While the UI still has work to do, we have made a lot of progress in helping our first-generation students be successful. We have a lot to be proud of, as do our students. I’m excited to be part of this work and look forward to what is yet to come.

Angela Lamb is assistant director of academic support and retention in the University College. She also co-chairs Iowa’s Charter Committee on Diversity, Equity, and Inclusion, and serves as a functional lead of the UI First-Generation Task Force.

What is a first-generation student?

At the University of Iowa, a first-generation student is a student who does not have a parent or legal guardian who completed a four-year degree. About 25% of UI undergraduates identify as first-generation, and many may be unaware of the existence of this identity.
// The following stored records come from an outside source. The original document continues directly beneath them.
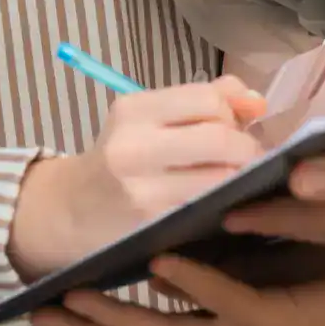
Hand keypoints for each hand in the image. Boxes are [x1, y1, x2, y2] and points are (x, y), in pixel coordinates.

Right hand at [9, 76, 267, 278]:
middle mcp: (133, 146)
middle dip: (246, 148)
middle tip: (248, 159)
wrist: (67, 213)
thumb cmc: (118, 160)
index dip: (234, 112)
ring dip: (241, 179)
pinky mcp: (153, 227)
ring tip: (235, 181)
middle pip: (220, 137)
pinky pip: (208, 209)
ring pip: (221, 177)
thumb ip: (202, 101)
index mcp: (134, 110)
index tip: (238, 125)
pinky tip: (219, 204)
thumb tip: (256, 101)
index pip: (208, 99)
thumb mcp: (147, 120)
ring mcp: (143, 191)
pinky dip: (224, 204)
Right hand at [35, 252, 324, 325]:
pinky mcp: (280, 323)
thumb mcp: (256, 263)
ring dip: (124, 315)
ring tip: (79, 293)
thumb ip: (211, 266)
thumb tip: (156, 259)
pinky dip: (190, 284)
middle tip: (39, 309)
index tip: (48, 306)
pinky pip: (225, 304)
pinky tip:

Why does this matter? What makes first-generation students so different from their peers? Most UI first-generation students arrive with academic profiles similar to their peers, yet recent UI data show they continue to be retained at lower rates (the fall 2017 first-year cohort experienced an 80.2% retention rate, compared to 89.4% of their continuing generation peers) and historically have lower six-year graduation rates (59–62% vs. 69–70%). First-generation students also lack much of the social and cultural capital their peers are able to draw from, often have fewer financial resources, and tend to arrive on campus with less “college knowledge” other students may have picked up from their parents.
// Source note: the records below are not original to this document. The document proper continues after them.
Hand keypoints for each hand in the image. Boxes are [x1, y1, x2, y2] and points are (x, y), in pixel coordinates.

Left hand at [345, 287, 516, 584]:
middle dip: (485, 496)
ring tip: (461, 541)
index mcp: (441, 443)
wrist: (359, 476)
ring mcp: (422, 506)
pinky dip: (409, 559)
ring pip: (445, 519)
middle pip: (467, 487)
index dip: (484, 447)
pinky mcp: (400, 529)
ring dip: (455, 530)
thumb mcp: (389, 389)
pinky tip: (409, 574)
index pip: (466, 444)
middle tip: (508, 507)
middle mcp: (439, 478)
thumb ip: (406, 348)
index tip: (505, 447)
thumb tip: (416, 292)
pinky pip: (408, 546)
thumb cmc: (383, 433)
However, first-generation students are also more likely to be more confident in their financial literacy skills, demonstrate more resiliency and grit, have numerous accomplishments and unique experiences to draw from, and are particularly skilled at navigating systems.

Because first-generation students come from a multitude of backgrounds, they have no single defining characteristic. However, because of the group’s diversity, first-generation students contribute to a more enriching and deeper educational experience for their peers, both in and outside of the classroom. And many first-generation students indicate a strong desire to one day give back to their communities and work toward a more just, equitable world. In short, first-generation students are accomplished individuals who exhibit strength and perseverance.